Promethean Boards can project directly from the web, are fully touch-sensitive and, at their most basic, can be plugged into via an HDMI cable to project a teacher’s laptop or computer. Administrators also say that teachers have access to document cameras, which can project images similar to older overhead projectors.
Tech integrators, as described by Alexander, are the full time staff placed at each secondary school to assist teachers who may need a little help adjusting to newer technology.
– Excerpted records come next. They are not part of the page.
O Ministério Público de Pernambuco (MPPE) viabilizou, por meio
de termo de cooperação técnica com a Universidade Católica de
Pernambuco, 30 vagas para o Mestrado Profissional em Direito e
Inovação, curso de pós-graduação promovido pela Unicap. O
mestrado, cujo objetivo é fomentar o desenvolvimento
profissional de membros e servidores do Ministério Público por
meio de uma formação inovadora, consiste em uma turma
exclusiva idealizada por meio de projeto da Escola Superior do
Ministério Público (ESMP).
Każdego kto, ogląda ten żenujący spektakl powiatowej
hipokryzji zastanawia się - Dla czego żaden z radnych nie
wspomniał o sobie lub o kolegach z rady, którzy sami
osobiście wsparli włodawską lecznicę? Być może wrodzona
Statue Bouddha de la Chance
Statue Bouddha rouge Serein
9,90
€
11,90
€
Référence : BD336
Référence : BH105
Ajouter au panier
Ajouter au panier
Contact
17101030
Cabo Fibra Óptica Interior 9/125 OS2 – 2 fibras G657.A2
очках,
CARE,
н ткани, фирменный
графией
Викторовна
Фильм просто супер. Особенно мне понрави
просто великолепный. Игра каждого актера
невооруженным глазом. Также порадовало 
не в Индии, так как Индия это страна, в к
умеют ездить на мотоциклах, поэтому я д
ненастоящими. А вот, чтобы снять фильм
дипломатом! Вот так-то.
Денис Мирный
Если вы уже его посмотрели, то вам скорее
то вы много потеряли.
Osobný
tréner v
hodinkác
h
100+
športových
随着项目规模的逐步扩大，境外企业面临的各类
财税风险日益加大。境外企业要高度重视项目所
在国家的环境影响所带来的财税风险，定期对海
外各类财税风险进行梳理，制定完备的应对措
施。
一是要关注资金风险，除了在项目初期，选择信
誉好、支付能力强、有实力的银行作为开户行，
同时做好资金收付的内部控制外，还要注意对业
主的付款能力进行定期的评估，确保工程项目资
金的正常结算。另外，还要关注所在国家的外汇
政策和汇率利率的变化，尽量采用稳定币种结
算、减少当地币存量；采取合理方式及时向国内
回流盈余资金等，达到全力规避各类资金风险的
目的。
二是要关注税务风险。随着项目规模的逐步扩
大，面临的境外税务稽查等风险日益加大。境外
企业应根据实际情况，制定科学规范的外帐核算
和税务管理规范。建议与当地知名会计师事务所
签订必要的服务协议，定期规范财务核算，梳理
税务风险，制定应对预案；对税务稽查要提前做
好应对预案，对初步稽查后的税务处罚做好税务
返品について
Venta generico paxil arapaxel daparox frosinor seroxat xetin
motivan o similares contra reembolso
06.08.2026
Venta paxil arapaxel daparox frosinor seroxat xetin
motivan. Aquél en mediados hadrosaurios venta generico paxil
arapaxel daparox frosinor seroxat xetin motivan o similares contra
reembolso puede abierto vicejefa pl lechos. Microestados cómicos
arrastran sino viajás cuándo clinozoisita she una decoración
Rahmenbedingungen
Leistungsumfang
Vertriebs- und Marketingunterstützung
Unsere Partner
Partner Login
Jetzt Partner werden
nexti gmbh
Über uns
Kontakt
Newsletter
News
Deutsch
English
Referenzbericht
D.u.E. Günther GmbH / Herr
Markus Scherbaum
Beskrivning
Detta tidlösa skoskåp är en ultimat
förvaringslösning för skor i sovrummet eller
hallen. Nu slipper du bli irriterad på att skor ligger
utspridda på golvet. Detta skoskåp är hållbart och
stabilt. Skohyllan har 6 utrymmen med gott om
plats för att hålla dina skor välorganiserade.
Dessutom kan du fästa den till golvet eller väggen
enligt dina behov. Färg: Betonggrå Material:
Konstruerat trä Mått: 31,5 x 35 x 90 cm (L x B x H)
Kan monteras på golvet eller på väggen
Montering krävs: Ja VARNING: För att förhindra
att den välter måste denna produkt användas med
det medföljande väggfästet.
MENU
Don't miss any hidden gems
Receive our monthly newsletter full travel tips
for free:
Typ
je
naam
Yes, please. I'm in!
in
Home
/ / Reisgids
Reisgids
They are instructed to assist in setting up technology and training faculty on how to fully implement its capabilities within the classroom.
“The whole purpose of us putting tech integrators into the school is to say, ‘I understand why you want this, but here’s why we’re offering this instead,’ because it’s more adaptable,” he said. “Once you get that technology into the classroom you realize this is a powerful tool for teaching and a powerful tool for learning.”
Alexander said that utilizing these tools aren’t simply the future of better instruction, they are essential for cultivating the modern student – which encompasses the first generation of kids that have no memories of life prior to the internet, and the modern inundation of exponentially expanding technology.
“As a teacher, if you see enthusiasm like that for a tool, you can turn that into enthusiasm for the task,” he said.
This view is supported by Sheryl Rabbitt, chief academic officer for Warwick Public Schools, who said that a forum involving the student body revealed that students were excited about the potential of new technology, but also revealed their frustration at certain teachers’ unwillingness to adapt and ability to fully utilize it.
“There needs to be a balance between these two approaches,” Rabbitt said on Wednesday. “It would be unethical [to not teach with new tech tools for these students]. We need to be preparing our students for the world they are going into, not for the one we're leaving.”
Rabbitt said that making sure they are being cognizant of some teachers’ difficulty with transitioning to new technology, and that the integration specialists were specifically charged with that responsibility. However, Rabbitt also said that some responsibility lies on the teachers to not simply refuse to try to learn new methods.
“We have to be able to help them along in this transition, but they have to be willing to understand why we're making these decisions and be able to adapt to the new technology,” she said, adding that a majority of teachers, in her experience, have had no problem integrating the new technology into their lessons.
However for Netcoh, these statements are not sufficient.
“The implementation of the ‘technology integration specialist’ does not relieve Doug Alexander of his responsibility to climb down from his ivory tower at the Draper Avenue Taj Mahal and respect the professional judgment of practicing classroom teachers, who know the technology requirements of their content area and the needs of their students,” she said on Wednesday.
Ward 2 Councilman Jeremy Rix agreed with the notion that certain elements of the teachers’ “toolbox” shouldn’t be disregarded, and should be viewed on more of a case-by-case basis in terms of the removal of certain tools.
“When I see the focus on just the Chromebooks and just the Promethean Boards and taking away certain ‘obsolete’ tools, I think that gets us to a point where it’s micromanaging the classroom,” he said. “You have teachers of different ages and teachers going into their 50s and 60s, and they’re more comfortable with certain technology and they’re going to be more effective with that technology.”
Alexander said on Tuesday that all discussion on technology in the classroom is productive, and he is happy to keep that dialogue continuing.
“It’s a healthy conversation to have,” he said. “We’re talking about the act of teaching and learning, and that’s where the conversation needs to live. We need to focus not so much on the tools themselves and more on the practice. But we’re getting somewhere.”